Q: Is there anything we didn’t ask you that you feel should be included?

B: I’m going to raise one point, because I’ve been thinking about it and I’m not quite sure what to do about it. I grew up in Berkeley, where we have Telegraph Avenue. In UW they have the Ave. At the other UW in Wisconsin you have State Street. And these are scenes where there are occasionally riots or really very serious problems. Almost ninety percent of the people there are not part of the university. Universities tend to attract hangers-on age twenty to twenty five who may have tried college but because they like partying more than studying they ended up dropping out. We have that community here and it is often responsible.
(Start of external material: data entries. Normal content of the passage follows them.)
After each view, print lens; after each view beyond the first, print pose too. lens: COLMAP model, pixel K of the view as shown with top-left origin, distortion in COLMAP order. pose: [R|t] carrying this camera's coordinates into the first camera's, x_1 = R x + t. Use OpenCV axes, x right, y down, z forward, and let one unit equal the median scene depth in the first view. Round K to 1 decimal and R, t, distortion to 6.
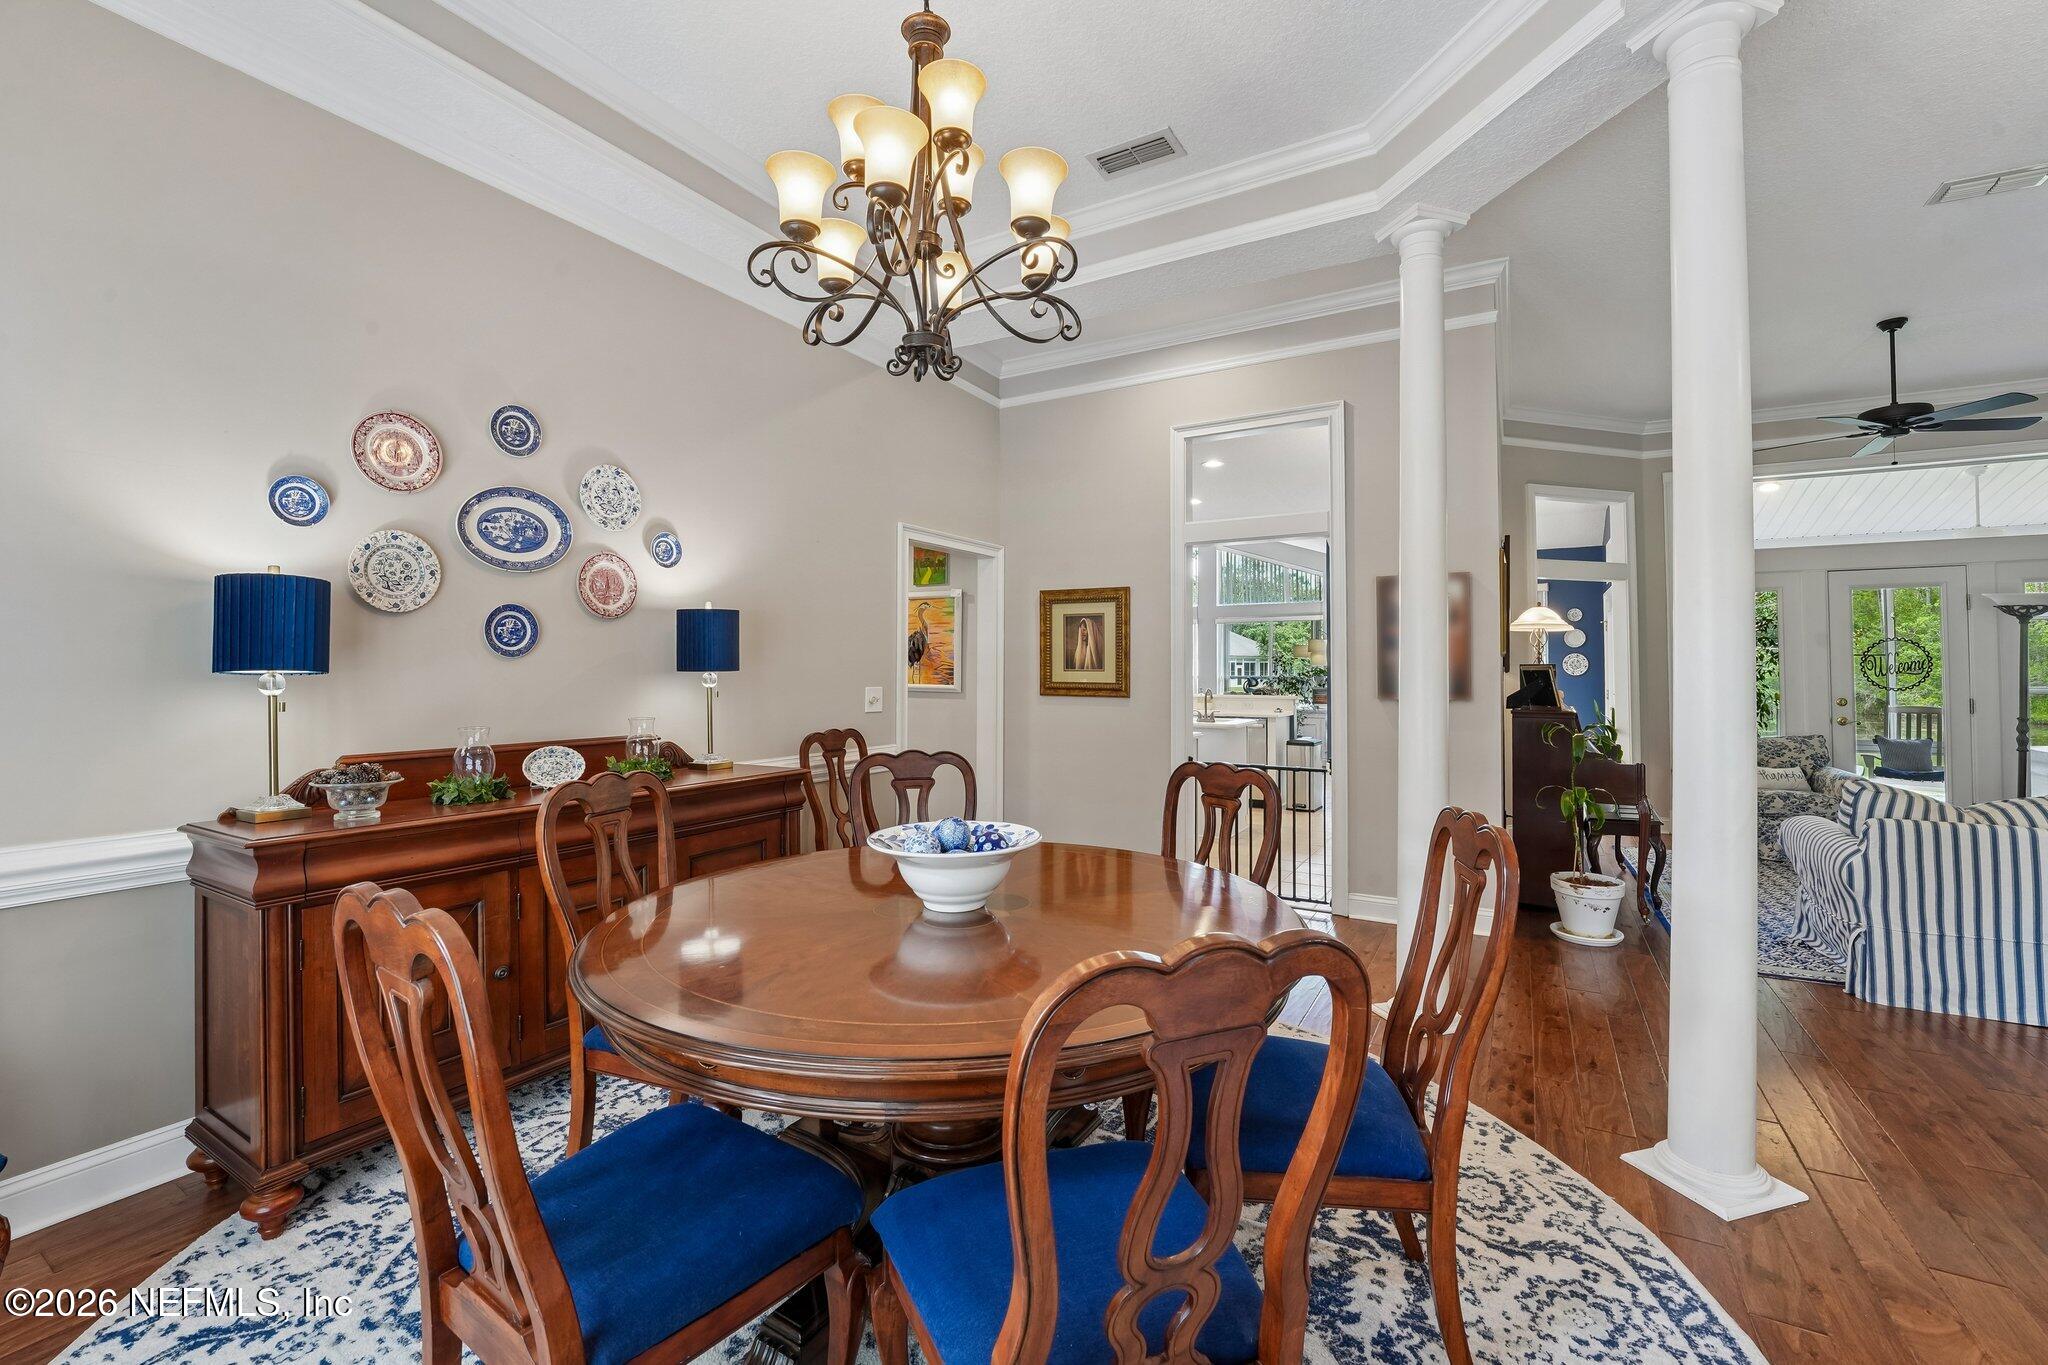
lens RADIAL K [[836.9, 0, 1033.9], [0, 836.9, 649.3], [0, 0, 1]] dist [-0.030267, 0.003687]
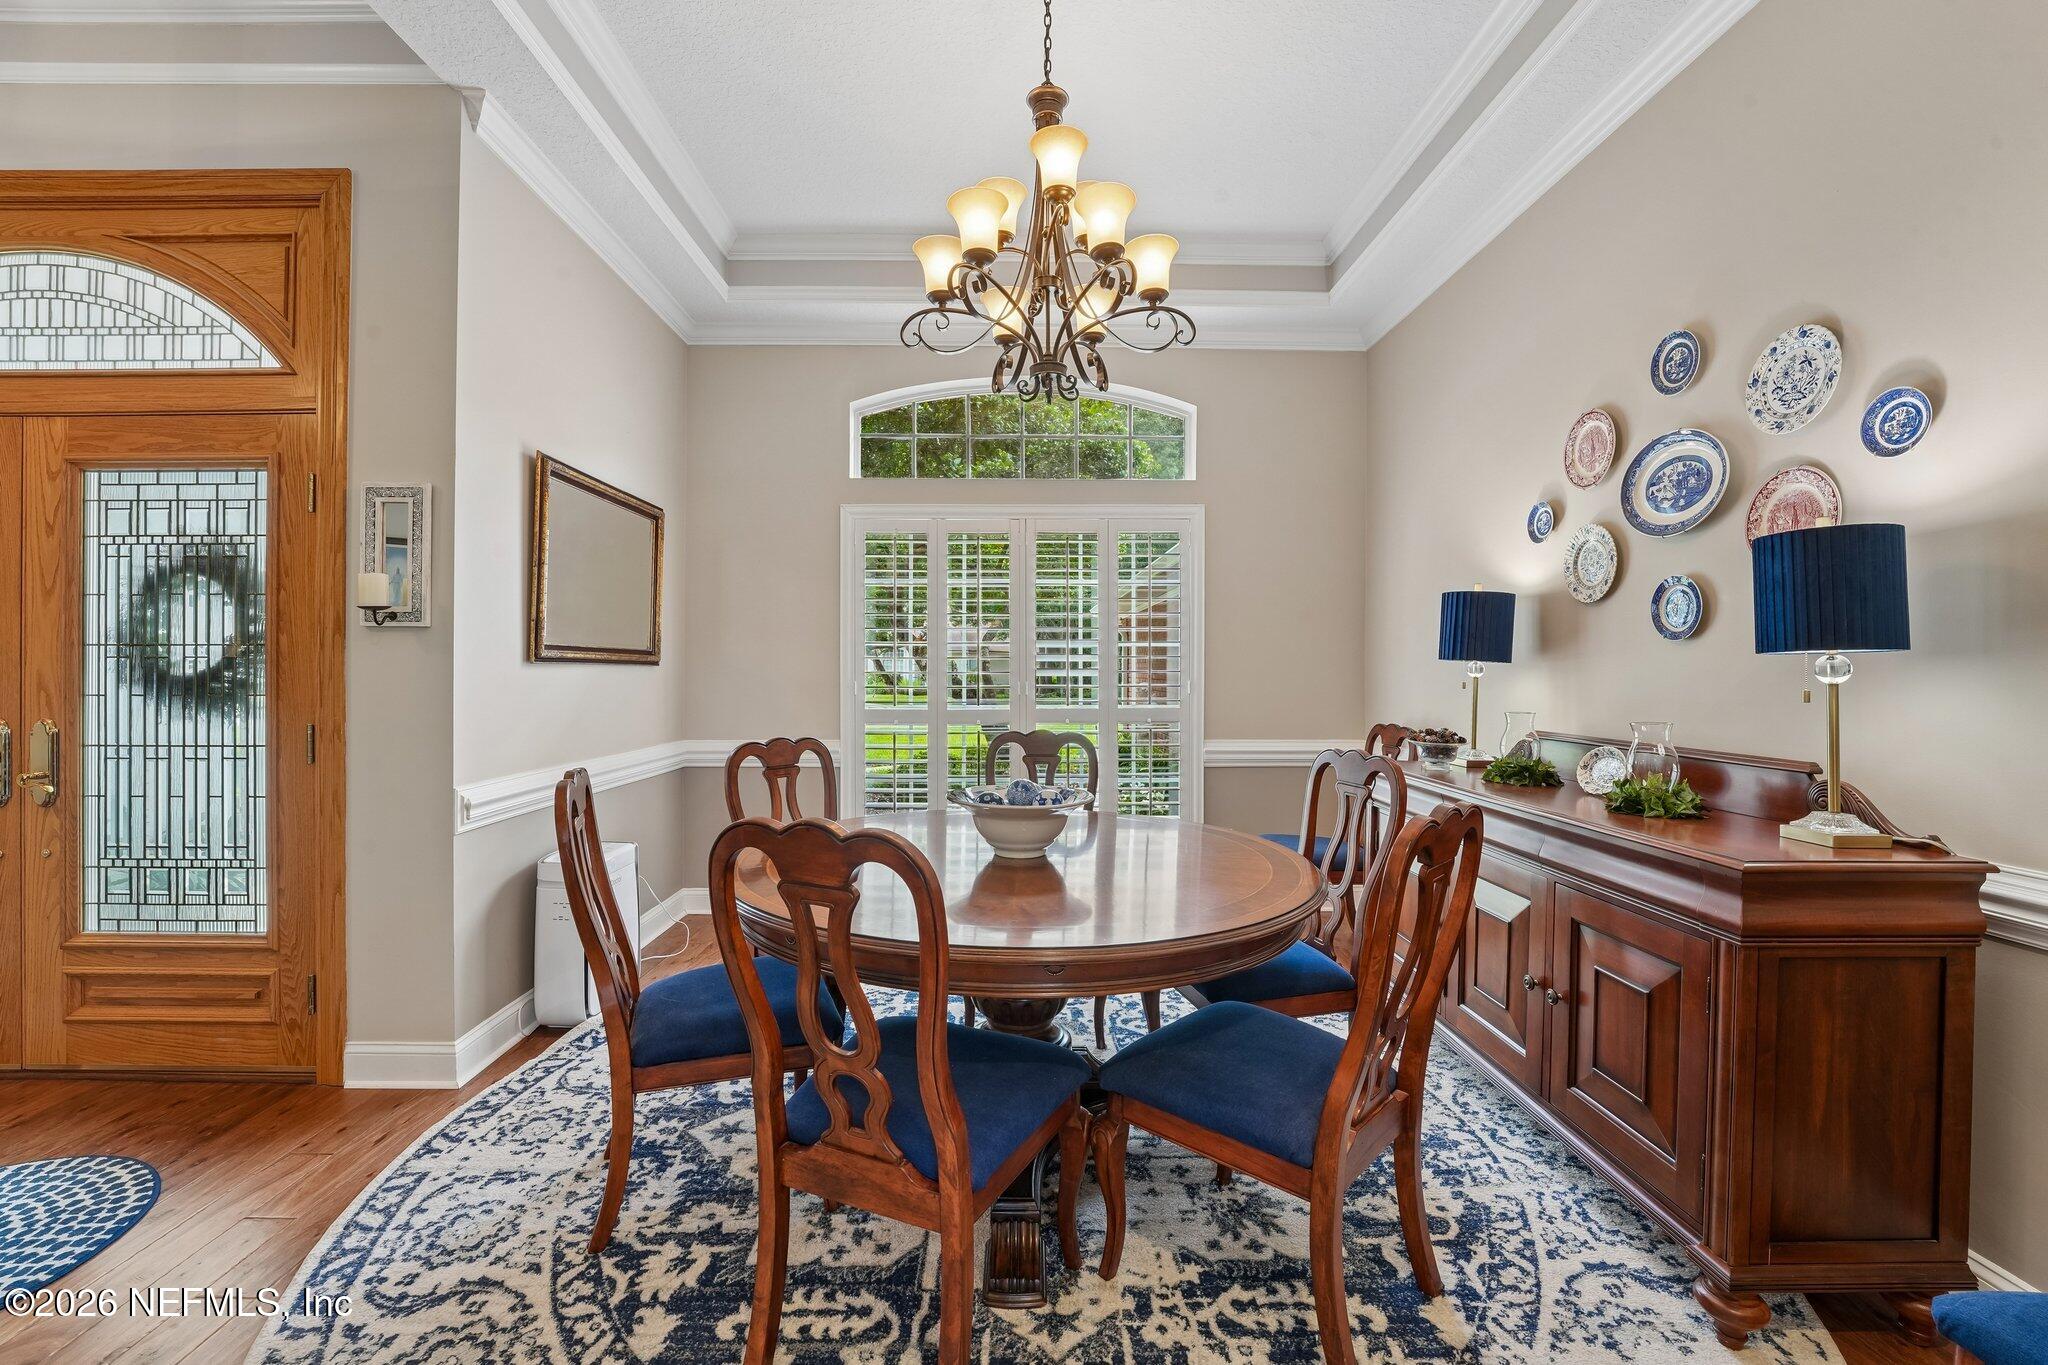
lens RADIAL K [[836.9, 0, 1021.1], [0, 836.9, 671.4], [0, 0, 1]] dist [-0.030267, 0.003687]
pose [[-0.853520, -0.003038, -0.521051, 0.443180], [0.010573, 0.999676, -0.023149, 0.066969], [0.520953, -0.025267, -0.853211, 1.719161]]
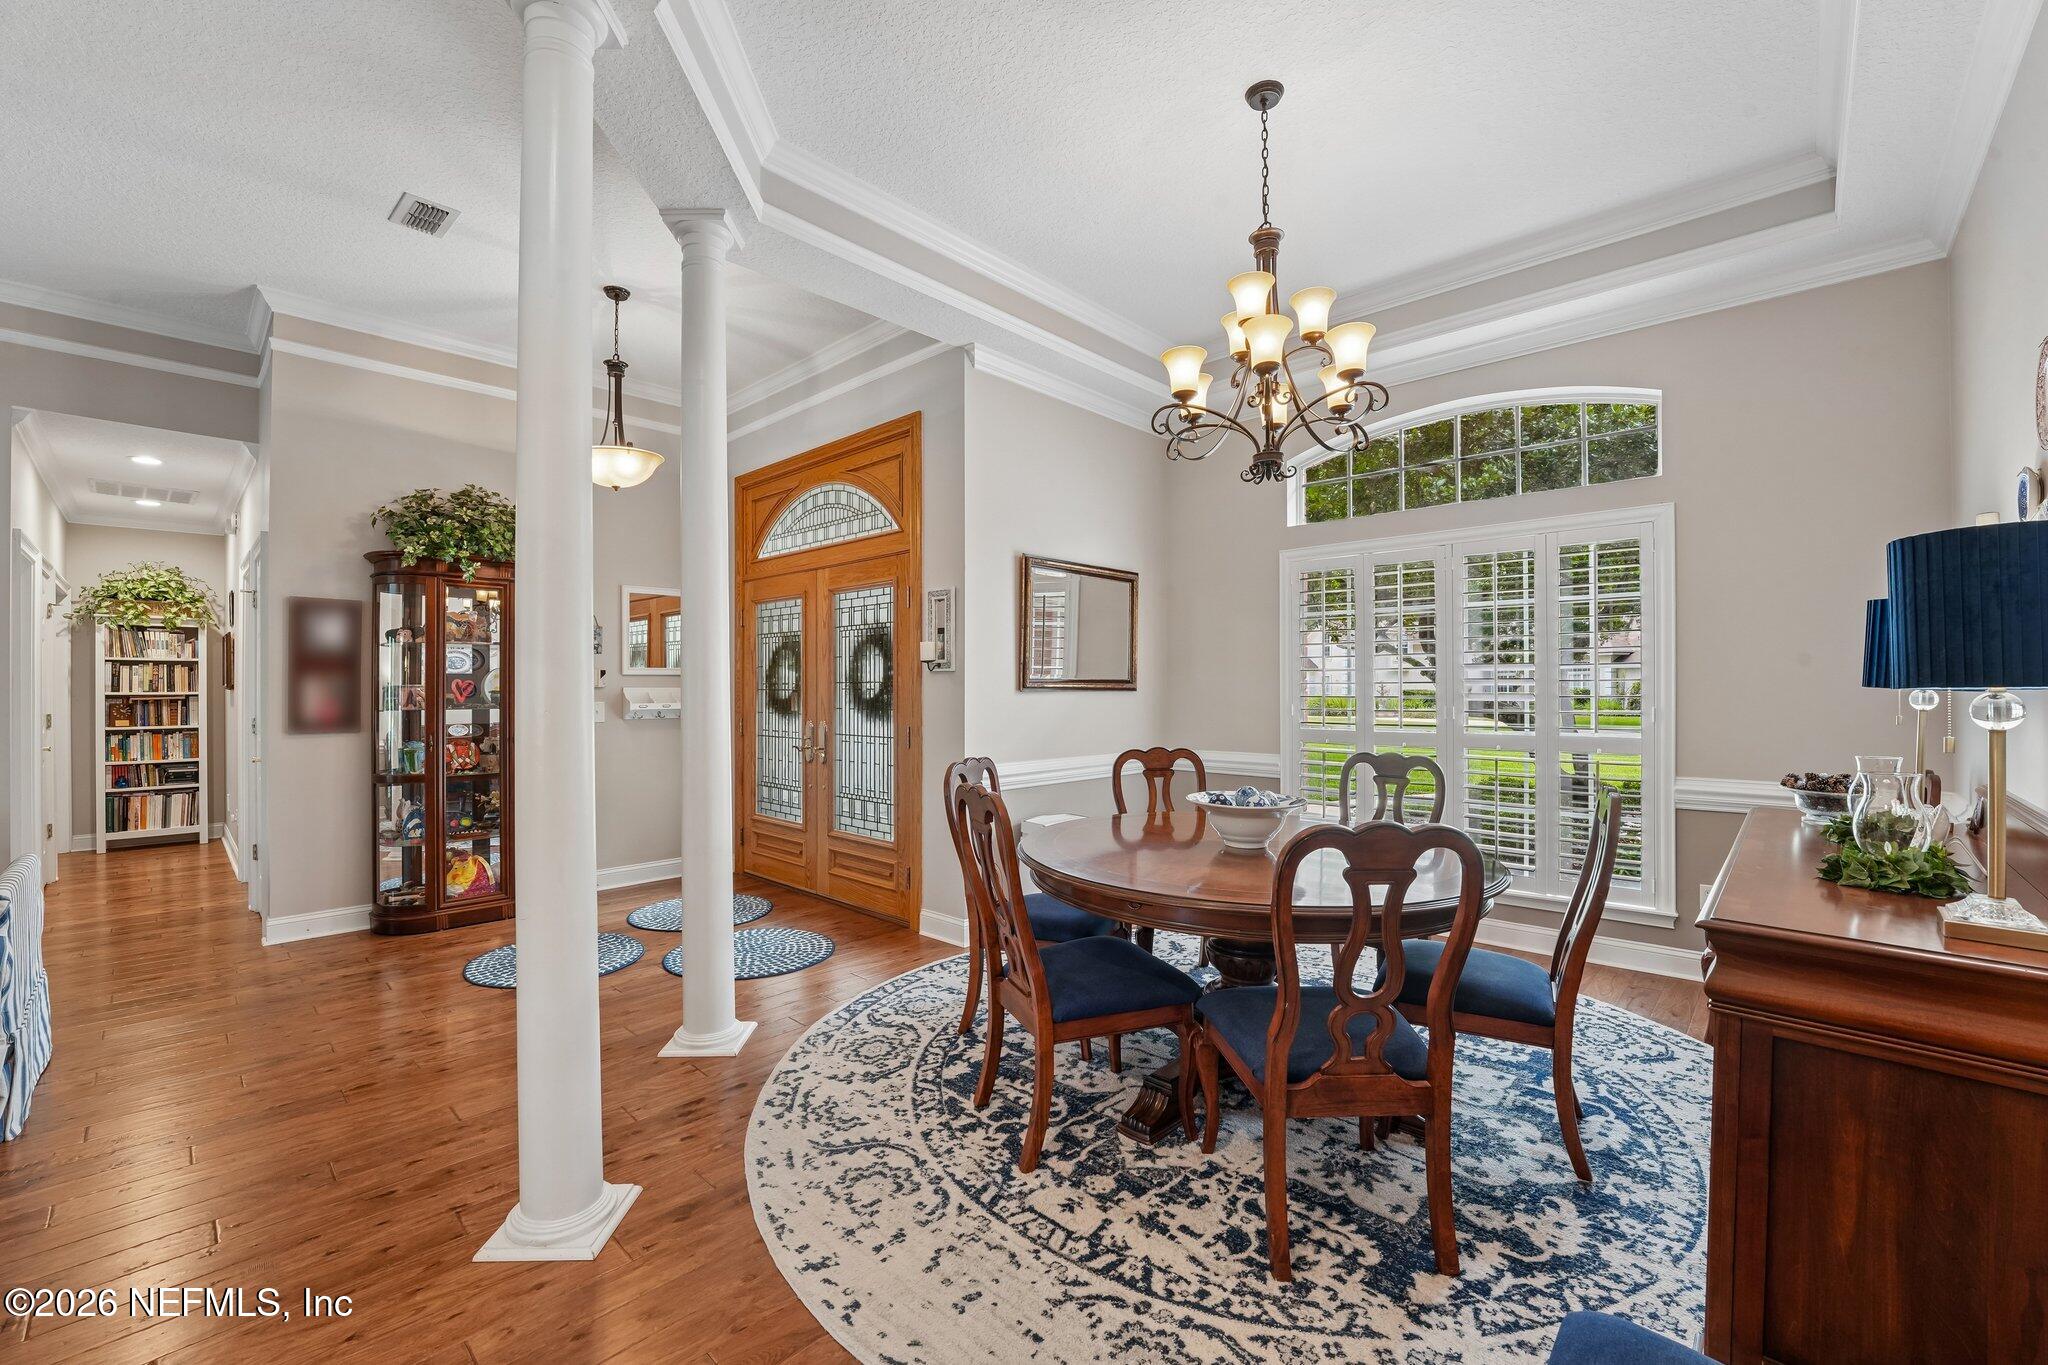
lens RADIAL K [[836.9, 0, 1028.4], [0, 836.9, 687.0], [0, 0, 1]] dist [-0.030267, 0.003687]
pose [[-0.974706, -0.000525, 0.223492, -0.040935], [-0.006570, 0.999632, -0.026303, 0.058145], [-0.223396, -0.027106, -0.974351, 2.171057]]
When we bust parties and look at the arrest records the person whose place it is not a Western student and two thirds of the folks arrested are not Western students. This is really a responsibility we share with the community we say and why we talk with the neighborhood associations. That area down by the Jersey Street apartments has developed that kind of feel and that kind of character. I don’t think that’s healthy for a community or a university. So that’s something that’s a shared responsibility with the community to figure out how we can avoid a situation like that in the future. The university and our students will get blamed for what happens down there, even though they probably are just a minority that was involved.